**PAGE EXTRACT**
Most of us live a high-strung, 24/7 lifestyle and so many doctors are now recommending meditation as a treatment for the stresses, anxieties, and other ailments that come when we lose sight and are over-extended. 

Perhaps you're curious about the practice and art of meditation and want to give it a try. Maybe the only thing keeping you from making this time of peace and reflection a daily ritual is simply not knowing how to get into the rhythm of relaxation. If so, this article is here to give you a simple step-by-step tutorial on how to guide yourself through a great meditation session. 

Start your meditation time off at a brief 10 minute interlude during the day and gradually working to longer and more frequent periods of time as it compliments your needs and schedule. 

Music? Silence? While there are some beautiful meditation playlists and CDs out there (and I fondly remembering listening to a fair share of meditation music during such sessions I used to do many years ago), it is actually recommended that you sit in silence. The reasoning behind this is that it allows you to remain conscious of what is going on in your mind and allows you to "listen" more closely to everything your mind and body is doing. This will help to build a closer relationship between your body, consciousness, and mind. 

1. Maintain great posture. Whether you are sitting on the floor, in a chair, cross-legged, on the bed, or standing on a rocky cliffside, posture is everything. It's about centering your body, grounding it into the earth. Maintaining a straight line and great posture also opens up airways to help you breathe as deeply and fully as possible. Keep your spine upright and your head up. A great way to align your back is to sit cross legged and bend your body down towards your knees and then slowly roll back into an upright position, envisioning "stacking" one vertebra on top of the other. (At least, this is how my drama teacher used to help us maintain great posture for meditation and acting warm-ups and it really worked!)

**WORK TO BE COMPLETED**
Could you extend the meditation guide, picking up right after its final sentence? The listing that comes next has no connection to the meditation guide.

**DATASET RECORDS**

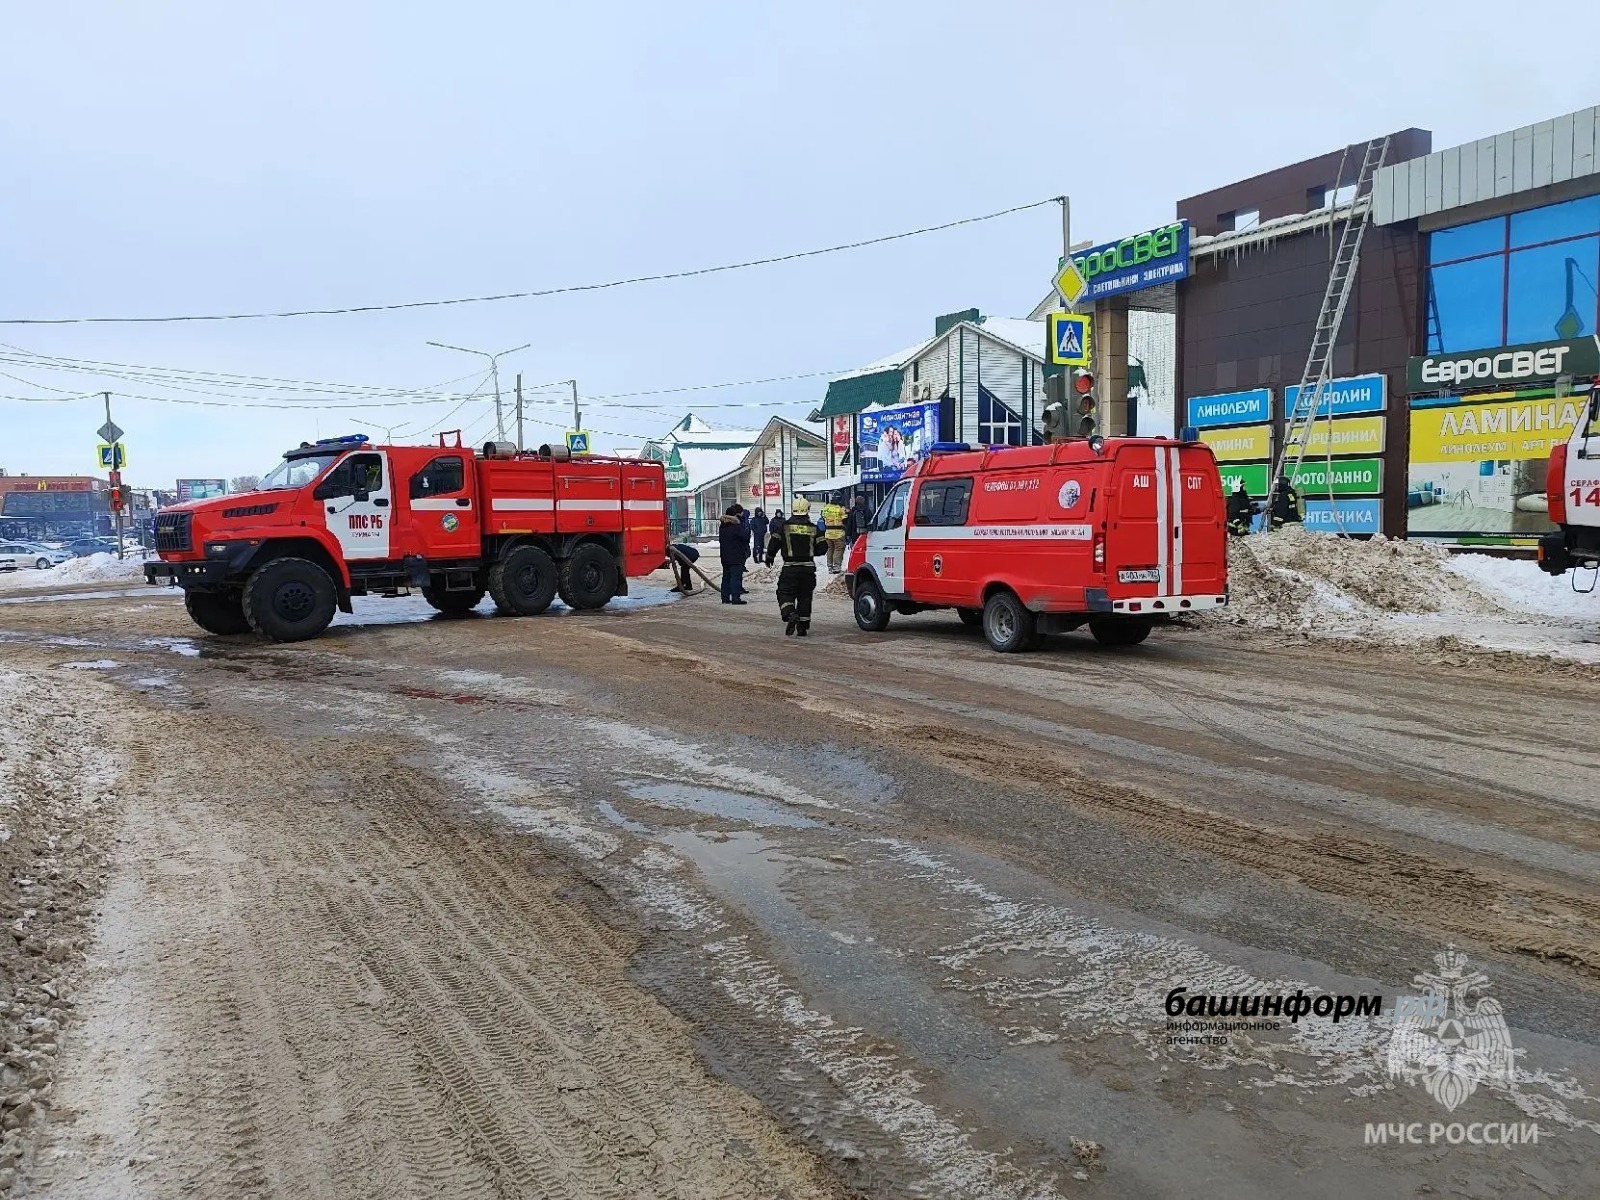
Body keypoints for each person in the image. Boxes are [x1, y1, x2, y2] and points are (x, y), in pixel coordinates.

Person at [765, 498, 819, 636]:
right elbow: (823, 547)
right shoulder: (813, 528)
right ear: (807, 510)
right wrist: (810, 550)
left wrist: (769, 556)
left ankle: (790, 614)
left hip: (790, 568)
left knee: (784, 593)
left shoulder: (784, 527)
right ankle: (802, 627)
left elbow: (774, 542)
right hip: (808, 569)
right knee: (805, 597)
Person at [718, 504, 748, 603]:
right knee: (736, 578)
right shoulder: (736, 526)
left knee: (726, 577)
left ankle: (725, 598)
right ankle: (736, 598)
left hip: (725, 556)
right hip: (736, 556)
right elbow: (745, 537)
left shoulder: (722, 527)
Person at [821, 495, 848, 573]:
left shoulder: (826, 507)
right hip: (838, 533)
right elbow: (845, 520)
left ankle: (830, 567)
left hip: (828, 533)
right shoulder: (841, 508)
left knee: (830, 549)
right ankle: (836, 567)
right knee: (838, 549)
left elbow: (823, 517)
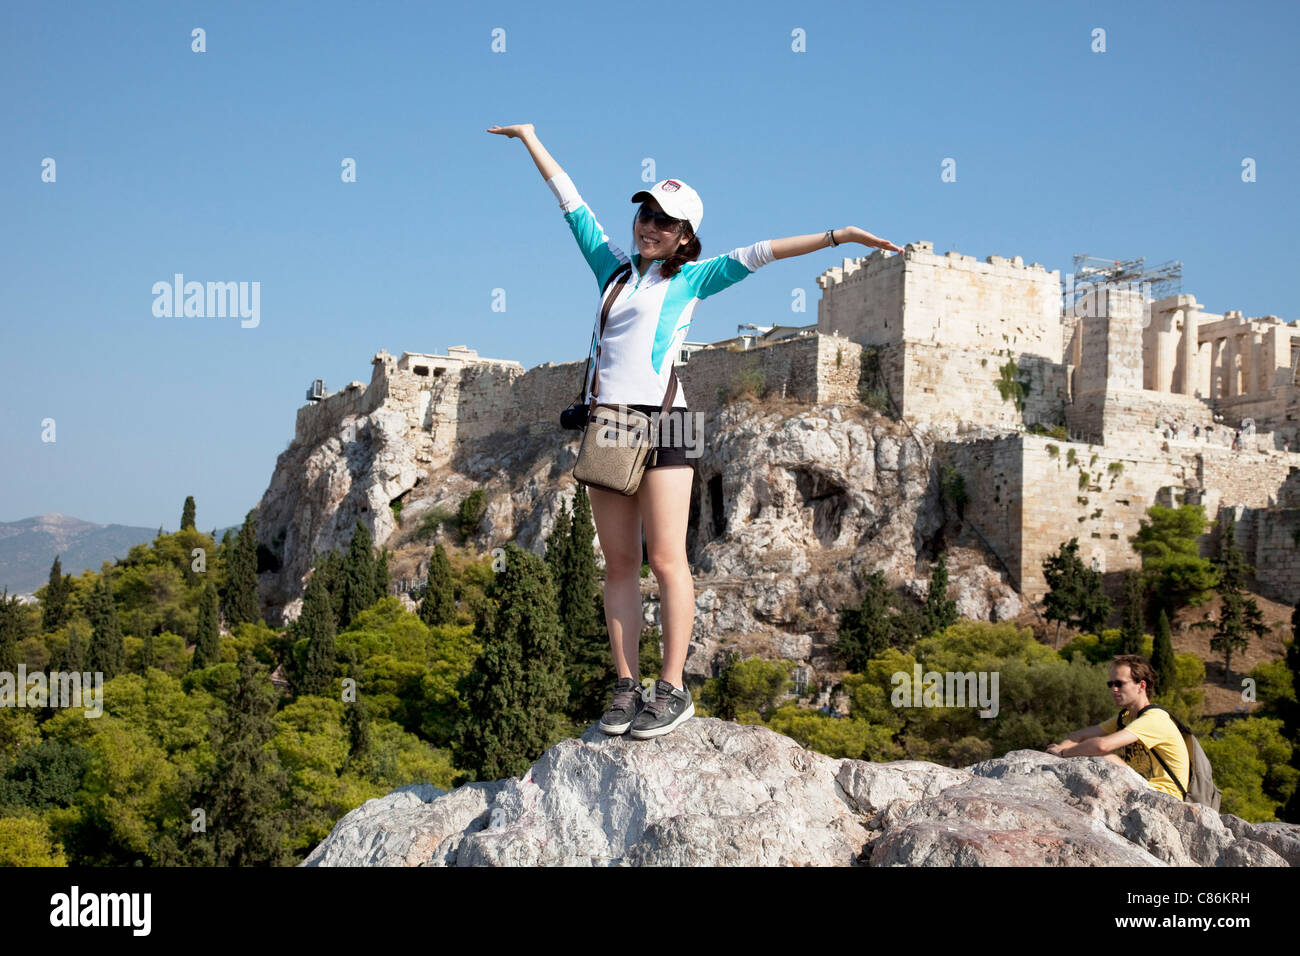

**YOUR RESPONSE**
2. Keep your gaze natural and--if possible--your eyes open. They say that keeping your eyes open during meditation allows you to be more present. Lower your eyes and keep your gaze relaxed. However, if closing your eyes helps you stay focused and feel more comfortable, do whichever works best for you. (This is what meditation is all about! It's a wonderful bit of me-time.)

3. Breathe, breathe, breathe. Breathing technique is absolutely essential to the art of meditation. Be conscious of your breath moving in and out of your body. Guided meditations often direct you to focus on your breathing in this way. Be sure to breathe deeply into your diaphragm, emptying it fully with every exhale but remember not to over-do it! Otherwise, you'll run the risk of hyperventilating and growing dizzy!

4. Don't encourage thoughts, but don't shut them out completely either (if they choose to visit during reflection time).Allow thoughts to progress naturally through your mind, but do try to stay focused on your breathing. If you find yourself wandering, try to return focus to your breathing in order to stay present. Oftentimes, it is difficult to truly clear one's mind so acknowledge any thoughts but then allow them to pass, returning to the breathing. Sometimes a guided meditation (either in-person or on a CD) helps to keep one focused. 

5. Keep your emotions at bay. High-powered emotions like fear or anger tend to overthrow meditation time because it breeds scenarios and allows the mind to amble away from relaxation and re-centering. It can also trigger physiological responses (like quickening heart rate or a knot in the stomach) that can make meditation difficult and even impossible. Try to let go, set the feelings aside (even actually consciously schedule a time to allow yourself to experience those feelings) until after meditation time is over.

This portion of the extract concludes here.